Atoms like to have their orbitals filled to capacity, even if by rights they don't have enough electrons to do so. (Atoms don't really "like" and "want" things, but let's not get technical.) For example, hydrogen, with one proton and one electron, wants one more electron, which would fill the first orbital with two electrons. How to come up with another electron? There's a simple, elegant answer: sharing. Two hydrogen atoms each put their electrons into a "common area" so both can claim them. Voila, each atom now has a filled first orbital, even though overall there's only one electron per atom. What's more, the two atoms are now bonded together to maintain this stable arrangement. This is called a "covalent bond" and is the way most atoms stick together. Since each hydrogen atom had to "borrow" one electron to fill its orbital, this is known as a single covalent bond. The resultant molecule is called H2.

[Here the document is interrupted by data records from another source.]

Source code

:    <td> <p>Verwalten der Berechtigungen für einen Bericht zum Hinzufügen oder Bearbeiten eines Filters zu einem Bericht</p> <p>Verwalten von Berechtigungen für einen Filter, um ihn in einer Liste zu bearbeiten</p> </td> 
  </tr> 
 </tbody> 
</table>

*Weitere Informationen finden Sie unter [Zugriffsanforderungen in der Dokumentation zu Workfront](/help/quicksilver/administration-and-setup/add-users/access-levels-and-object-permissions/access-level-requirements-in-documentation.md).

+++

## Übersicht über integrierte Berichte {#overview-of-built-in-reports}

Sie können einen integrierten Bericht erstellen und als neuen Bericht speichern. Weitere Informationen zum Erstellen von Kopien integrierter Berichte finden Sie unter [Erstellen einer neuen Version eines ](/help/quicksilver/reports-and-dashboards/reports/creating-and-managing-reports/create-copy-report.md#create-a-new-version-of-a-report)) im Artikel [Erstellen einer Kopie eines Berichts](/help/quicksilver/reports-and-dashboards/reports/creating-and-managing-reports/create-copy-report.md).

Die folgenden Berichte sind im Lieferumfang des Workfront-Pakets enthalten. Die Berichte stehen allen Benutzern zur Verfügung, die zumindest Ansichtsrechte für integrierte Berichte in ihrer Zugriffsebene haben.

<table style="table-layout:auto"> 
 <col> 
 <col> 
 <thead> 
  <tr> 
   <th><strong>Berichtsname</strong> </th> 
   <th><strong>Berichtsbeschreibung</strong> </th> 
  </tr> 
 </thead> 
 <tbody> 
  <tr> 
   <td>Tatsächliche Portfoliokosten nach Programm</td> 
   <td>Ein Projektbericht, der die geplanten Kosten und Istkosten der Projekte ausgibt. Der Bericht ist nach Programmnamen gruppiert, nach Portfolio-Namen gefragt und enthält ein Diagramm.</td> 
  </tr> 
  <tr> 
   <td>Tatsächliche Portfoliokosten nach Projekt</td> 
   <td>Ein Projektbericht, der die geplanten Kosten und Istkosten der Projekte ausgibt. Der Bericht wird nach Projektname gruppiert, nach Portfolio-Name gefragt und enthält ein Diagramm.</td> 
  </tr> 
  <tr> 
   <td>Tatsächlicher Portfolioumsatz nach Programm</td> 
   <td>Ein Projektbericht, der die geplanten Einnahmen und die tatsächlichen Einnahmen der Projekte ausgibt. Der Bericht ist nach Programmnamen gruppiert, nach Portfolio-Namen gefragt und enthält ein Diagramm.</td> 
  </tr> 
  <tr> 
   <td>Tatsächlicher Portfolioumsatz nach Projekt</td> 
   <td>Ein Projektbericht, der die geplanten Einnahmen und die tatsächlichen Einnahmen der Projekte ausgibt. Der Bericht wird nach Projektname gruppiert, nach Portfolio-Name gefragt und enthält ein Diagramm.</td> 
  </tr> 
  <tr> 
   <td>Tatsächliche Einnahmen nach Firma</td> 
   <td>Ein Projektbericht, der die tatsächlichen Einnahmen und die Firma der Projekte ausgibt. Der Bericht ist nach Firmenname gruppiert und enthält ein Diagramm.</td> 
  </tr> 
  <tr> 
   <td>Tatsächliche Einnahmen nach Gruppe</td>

Oxygen has six electrons in its outermost orbital, two shy of eight. It wants two more. To get them, the oxygen atom will "share" two of its six electrons with another oxygen atom. In other words, each oxygen atom keeps four electrons but puts two into the "common area." Since each oxygen atom antes up two electrons, there's a total of four in the "common area," which each oxygen atom gets to claim, filling its outer orbital. Since each atom had to borrow two electrons, this is called a double covalent bond. A double bond is stronger than a single bond and it's why most free oxygen is found in the form O2.

Another example is nitrogen, which has five electrons and is in need of three. So, in a pair, each nitrogen atom puts in three but holds back two. So, 2 held back + 6 shared = 8 = filled orbital. Since each atom ponied up three electrons, you guessed it, this is known as a triple covalent bond.

As for why we can breathe O2 but not O3, it's because . . . hm, you look a little wan. Why not take a nap and we'll discuss it another day?

August 22, 2005:  It is another day, after all: We'd like to thank an astute reader, b00p, for noticing and pointing out a small but significant error in this posting. The original posting stated that carbon has twelve protons, and that adding a single proton would give it thirteen, which would thereby make it nitrogen. In actuality, carbon's atomic weight is twelve, which consists mostly of six protons and six neutrons (the actual process for determining atomic weight is a LOT more complicated). Adding a proton would change the total number to seven, which would transform the carbon to nitrogen. The actual element with twelve protons is magnesium, and adding a proton would then make it aluminum, which has thirteen protons. To our casual readers, fret not; "adding a proton" is no simple matter. Alchemists were never able to turn lead into gold, and your chair is in no danger of turning into an aardvark.